L'adoration ne peut guère se produire au
sein de la fièvre moderne, il lui faut de
l'intimité, du silence, du recueillement, la
paix des sommets, la solitude des déserts,
et nous ne savons pas assez ce qu'est cette paix et
ce que signifie cette solitude. Voilà
pourquoi il est si nécessaire que la
présence de Dieu nous assure, en quelque
sorte un sanctuaire, où
nos âmes se retireront, pour déployer
ensuite une activité d'autant plus
grande.
Et
qu'on le
sache bien, l'adoration est possible dans une
cathédrale ou dans une chapelle, mais elle
l'est tout autant dans une chambre de malade, dans
une humble salle de réunion. (4)
Quand
nous
sommes près, tout près de Dieu, quand
nous avons été admis dans son conseil
secret, nous ne tardons pas à
découvrir la grande préoccupation de
son coeur, nous entendons les soupirs de ce coeur
après l'enfant prodigue qui n'est pas
rentré ; il nous communique sa
tristesse ; disons le mot, sa détresse
de père à la pensée des
frères cadets qui ne sont pas revenus, et
qui souffrent loin de lui, hors de sa communion, et
alors il nous inspire la prière
d'intercession, qui est peut-être la plus
belle de toutes. Nous n'en sommes plus à
juger ou à condamner nos frères en
les accusant devant le Père, c'est
l'occupation du diable et de tous ceux qu'il
inspire, nous n'avons plus qu'une pensée,
maintenant que l'amour divin passe en nous :
les sauver, et, pour bien agir en leur faveur,
commencer par intercéder en leur faveur.
Nous devenons alors les émules de ces
géants du monde moral qui s'appellent
Abraham, Moïse, saint Paul,
Jésus-Christ Surtout. (5)
Ce
qui est
vrai d'une façon générale
l'est très particulièrement au point
de vue spirituel, l'effort est
ici plus nécessaire et plus naturel
encore ; la foi, ne naît pas toute
seule, et pour être solide, il faut la
conquérir à la pointe de
l'épée.

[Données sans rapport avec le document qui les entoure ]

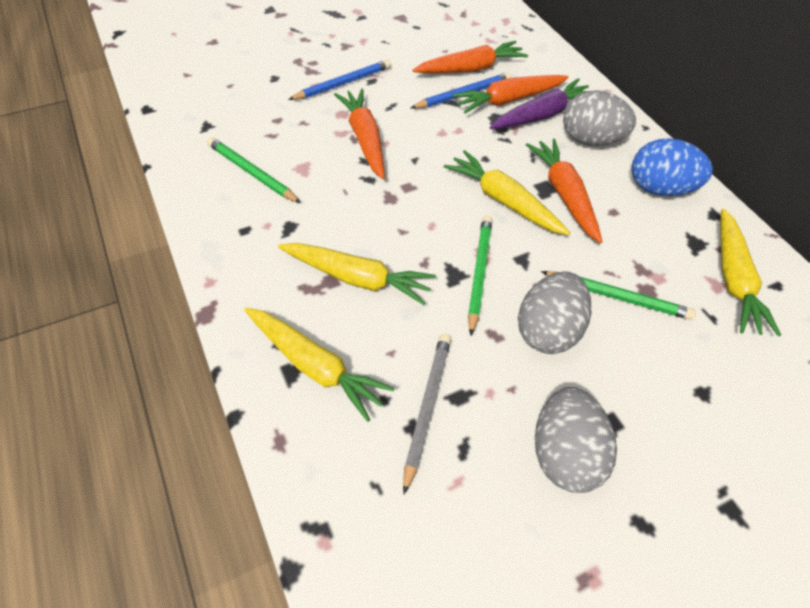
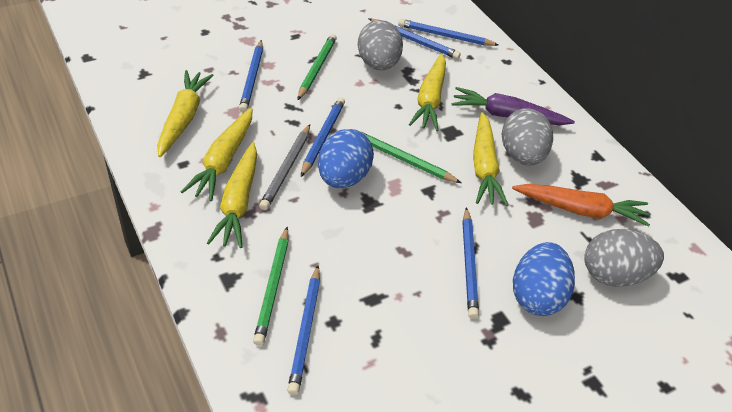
blue egg: [632,138,713,196] = 1 -> [318,129,374,188] [513,242,575,316] = 2
blue pencil: [288,60,391,100] [411,72,512,109] = 2 -> [239,40,263,113] [287,265,320,395] [301,97,345,177] [368,18,461,59] [398,19,498,46] [463,207,479,319] = 6
orange carrot: [334,89,385,179] [412,41,528,73] [452,75,569,114] [526,139,603,243] = 4 -> [512,184,650,227] = 1
yellow carrot: [244,308,395,422] [278,243,436,305] [444,150,570,235] [720,208,781,336] = 4 -> [157,70,214,157] [181,108,252,201] [207,142,257,248] [409,53,446,131] [473,112,508,206] = 5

Si Dieu nous exauçait
trop facilement, notre foi serait superficielle,
nous deviendrions des enfants gâtés et
par ces exaucements mêmes, Dieu nous ferait
plus de mal que de bien. (6)
Mais
il y a
plus, il faut avoir hardiment le courage de dire
que, dans certains cas, Dieu voudrait nous exaucer,
mais il ne le peut pas, parce que les hommes ou les
circonstances, le péché ou Satan
lui-même s'y opposent d'une façon plus
ou moins directe. (7)
Voilà
pourquoi aussi Dieu ne
nous donne pas toujours ce que nous lui avons
demandé, mais il nous donne mieux : par
exemple, il nous refuse la guérison du
corps, mais pour nous assurer le salut de notre
âme. Il nous laisse dans une situation
matérielle difficile, mais c'est afin de
nous maintenir dans une dépendance de lui
plus directe, plus constante, et il nous fait
découvrir, comme à saint Paul,
lorsqu'il lui refusait la guérison de son
écharde, des trésors dans sa
grâce dont nous ne nous doutions même
pas auparavant. (8)
D'une
façon plus générale encore, si
nous voulons prier comme il faut, en surmontant
toutes les difficultés d'ordre intellectuel
ou pratique, que nous pouvons
rencontrer, il nous faut à tout prix
demander en premier lieu et recevoir ensuite
l'esprit de consécration, par lequel nous
nous mettrons en communication directe, en contact
personnel avec Dieu, et nous lui permettrons par
là de nous accorder ce qu'il ne demande pas
mieux que de nous donner, des choses
véritablement bonnes pour nous. Le secret
des exaucements de prières, c'est le secret
des vies saintes : un esprit de
consécration toujours plus complète,
toujours plus joyeuse au service du Maître.